(Dataset entries)
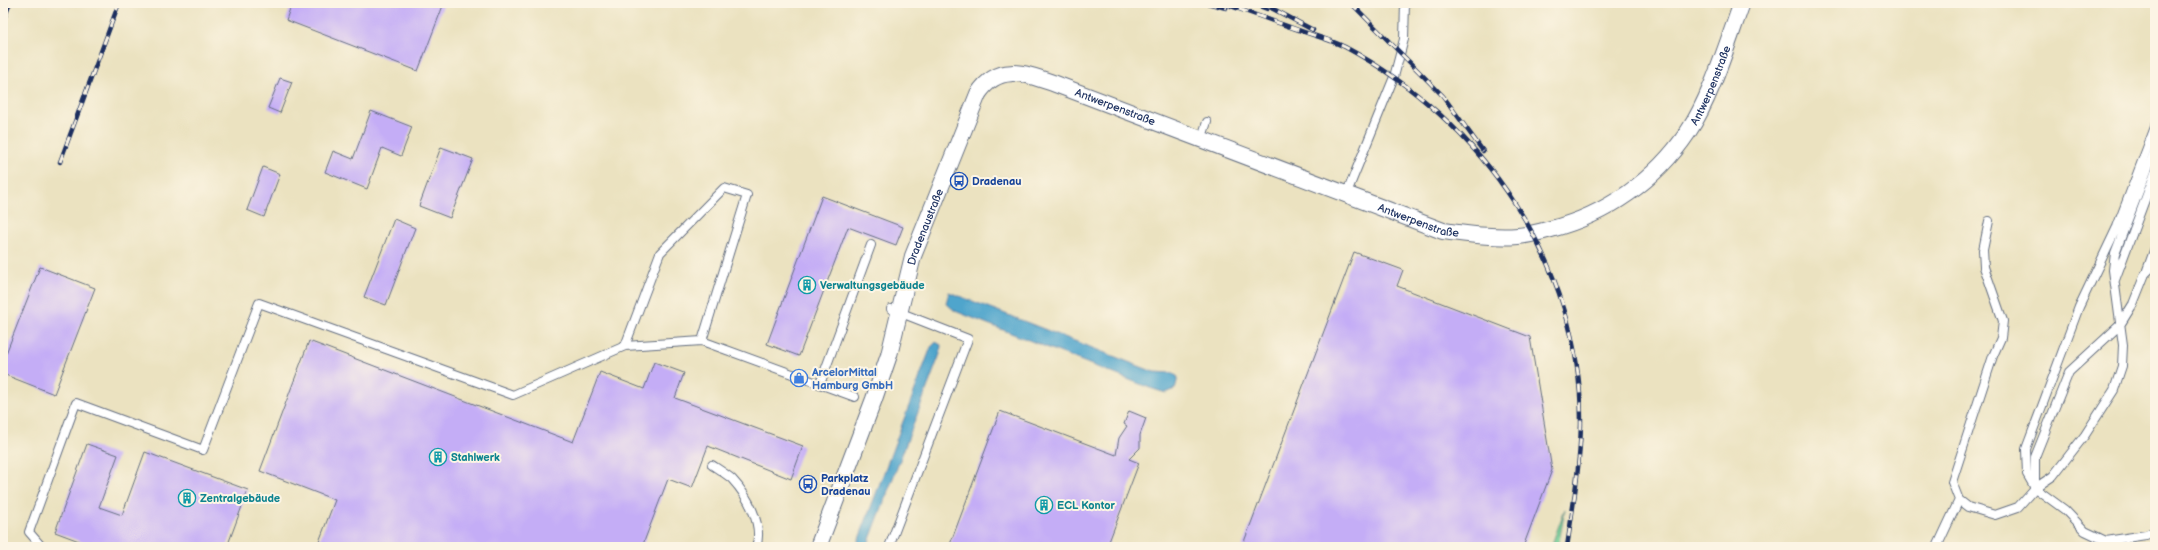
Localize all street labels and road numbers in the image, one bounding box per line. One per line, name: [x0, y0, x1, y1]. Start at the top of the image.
street label: Antwerpenstraße: [1687, 43, 1733, 127]
street label: Antwerpenstraße: [1073, 86, 1158, 128]
street label: Dradenaustraße: [905, 186, 946, 266]
street label: Antwerpenstraße: [1376, 201, 1460, 239]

## What is needed:
Print all the records exactly, minus any images.

## Solution:
Localize all street labels and road numbers in the image, one bounding box per line. One per line, name: [x0, y0, x1, y1]. Start at the top of the image.
street label: Antwerpenstraße: [1687, 43, 1733, 127]
street label: Antwerpenstraße: [1073, 86, 1158, 128]
street label: Dradenaustraße: [905, 186, 946, 266]
street label: Antwerpenstraße: [1376, 201, 1460, 239]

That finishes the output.